Both, 'Romeo and Juliet' and, 'To his coy mistress' display passionate love. An example of this is when Romeo says, "O she is rich in beauty, only poor." he is explaining that Rosaline is beautiful but will not take advantage of it. Additionally, in, 'To his coy mistress' the subject of the poem says, "200 to adore each breast." explaining that it would take him 200 years to appreciate even a small part of his love's body, and introducing the exaggerated lengths of time that come to be a key aspect of the poem, and that she should hurry up and lose her virginity or have it buried with her. Contrastingly, at the time I quoted the play, 'Romeo and Juliet' which was Act 2, scene 2, Romeo feels as if he can be depressed about his denial of love for as long as he needs, as Benvolio says he saw Romeo walking, "an hour before the worshipp'd sun." in the, "grove of sycamore." and is still there at 9 am, with no intent to leave. Although the play advances very quickly and soon time and the fact that Romeo and Juliet can not be together very often or for very long haunts every remaining scene of the play.
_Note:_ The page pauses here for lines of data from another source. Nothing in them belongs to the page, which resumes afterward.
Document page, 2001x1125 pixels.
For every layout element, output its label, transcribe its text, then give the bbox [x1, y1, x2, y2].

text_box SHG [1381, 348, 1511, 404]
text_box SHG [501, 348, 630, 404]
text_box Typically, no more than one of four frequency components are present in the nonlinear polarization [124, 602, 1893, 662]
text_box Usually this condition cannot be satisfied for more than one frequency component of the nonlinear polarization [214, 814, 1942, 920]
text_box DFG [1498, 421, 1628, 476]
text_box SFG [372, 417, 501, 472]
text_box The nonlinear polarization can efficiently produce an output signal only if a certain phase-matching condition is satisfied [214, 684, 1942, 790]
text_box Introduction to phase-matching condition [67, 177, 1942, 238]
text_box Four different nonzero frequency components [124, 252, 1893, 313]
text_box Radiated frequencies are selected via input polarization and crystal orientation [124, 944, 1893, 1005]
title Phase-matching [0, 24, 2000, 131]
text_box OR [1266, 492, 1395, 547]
Intriguingly, both, 'Havisham' and, 'Romeo and Juliet' use oxymorons to show unrequited love. Miss Havisham calls her ex-fiancee a, "beloved, sweetheart bastard." showing that her previous love for him has dissipated and turned into rage because the love was not mutual. Romeo speaks of, "cold fire, sick health." but in his case, instead of showing rage because of unrequited love, it explains Romeo's confusion as he is unable to see the world as he had before because of his love for Rosaline, and the fact that she did not love him back. In my opinion, the difference in the severity of these reactions to unrequited love, miss Havisham's being much more aggressive, shows Romeo and miss Havisham's varying depths of love, as miss Havisham clearly felt much stronger love for her ex-fiancee than Romeo did for Rosaline, therefore her reaction, expressed in the quoted oxymoron, is much more aggressive.
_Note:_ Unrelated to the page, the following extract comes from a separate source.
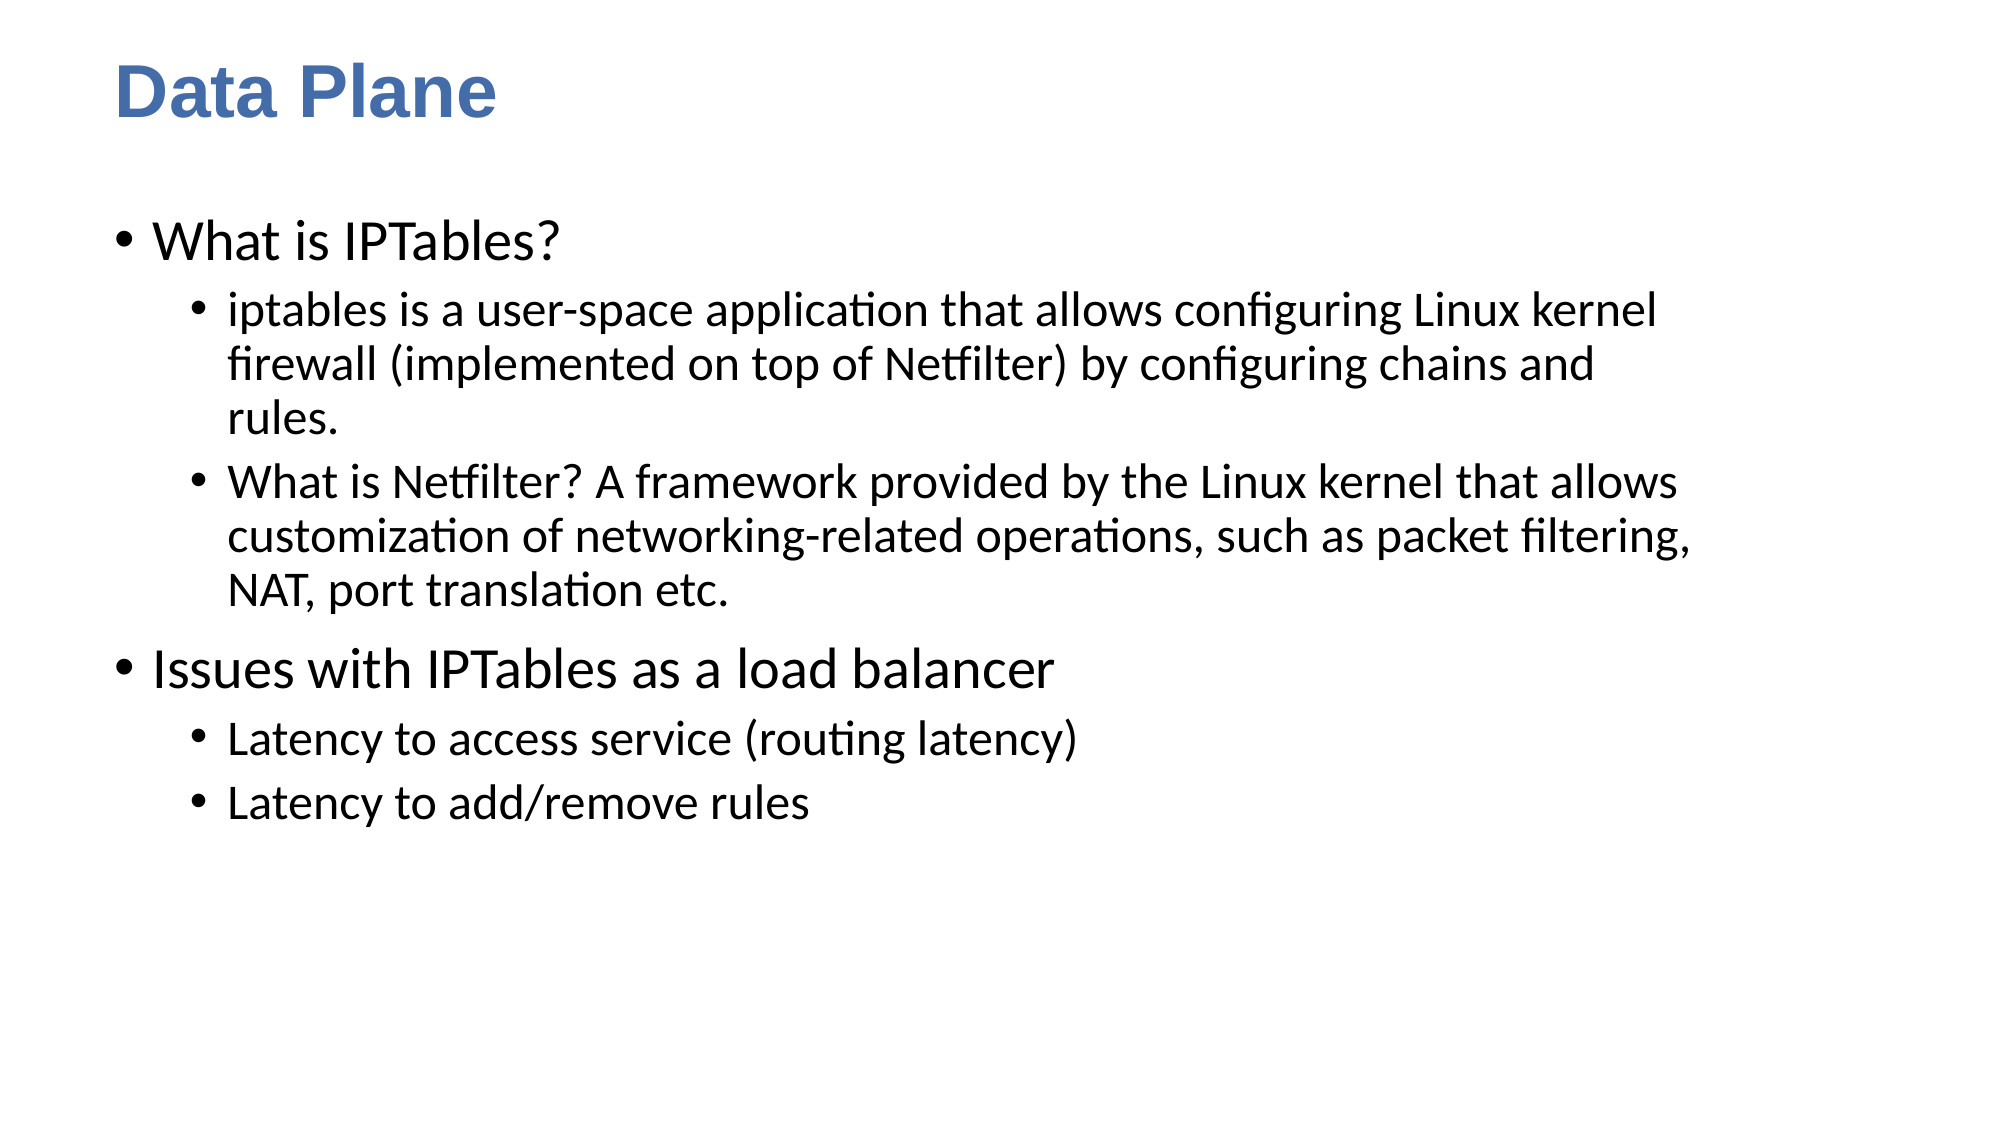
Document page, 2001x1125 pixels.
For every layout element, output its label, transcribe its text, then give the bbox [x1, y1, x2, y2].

In the poems, 'Romeo and Juliet' and, 'Sonnet 117' romantic love is expressed commonly. In, 'Romeo and Juliet' Romeo says Juliet is a, "winged messenger of heaven" or, an angel. Typically, comparing someone to a religious character is associated with romance and considered a great compliment; even more so in the times Romeo and Juliet was set as religion was very important. The fact that society back then, around the Elizabethan times, found religion so vitalis a key aspect in explaining the love between Romeo and Juliet, and one that Shakespeare took advantage of. Romeo repeatedly associates Juliet with religion, often comparing her to an angel or a holy figure, sometimes going as far as calling her his god. To the couple, this would be an effective way to show their love for one another, but to the rest of society it would, to the extent expressed by Romeo and Juliet, be considered unfaithful, or even blasphemous. With this, Shakespeare explains that the couple are being dishonourable in the eyes of others from their very first conversation, in which they refer to religion the most.
In, 'Sonnet 117' romantic love is expressed particularly strongly, being a typical Shakespearean love sonnet. For example, it says love, "bears it out unto the edge of doom." explaining love's longevity, and that it remains until the last moments of life. The word, "bear" is used to explain that through hard times, love will be tested and sometimes even questioned but will prevail intact.
Arranged love appears in, 'Romeo and Juliet' when lady Capulet accepts Paris's marriage proposal on Juliet's behalf, without her knowing. Juliet replies with, "I'll look to like." explaining that she will try and love Paris, showing her loyalty to her family and her mother's orders. This is before Juliet meets Romeo, and once she does, she begins testing her parents authority and dreaming of Romeo, as presented in her soliloquy, act2, scene2. This leads to the idea that love is causing Juliet to rebel and lose sight of her previous self.
Arranged love also appears in, 'My last duchess' when the Duke arranges his marriage to the daughter of another noble family. Once married, the duke wishes that his wife was more loyal and wouldn't flirt with other people; but says he does not have a way with words and so has not told her. The poem reads, "her looks went everywhere." explaining that she flirted with everyone she saw, although this may be a misguided and exaggerated belief of the jealous duke. He expects complete dedication from a woman who he essentially bought and when the Duke does not recieve his wish, he arranges her execution. In essence, Juliet is in a similar situation to the duchess as she has no control over her marriage and could not guarantee devoted love to her potential spouse. But unlike the duchess, Juliet shows striking emotional maturity in that she takes the situation into her ownhands, defying her mothers orders. Which leads to the idea that true love can make people do irrational things in the eyes of other, but rational in their own.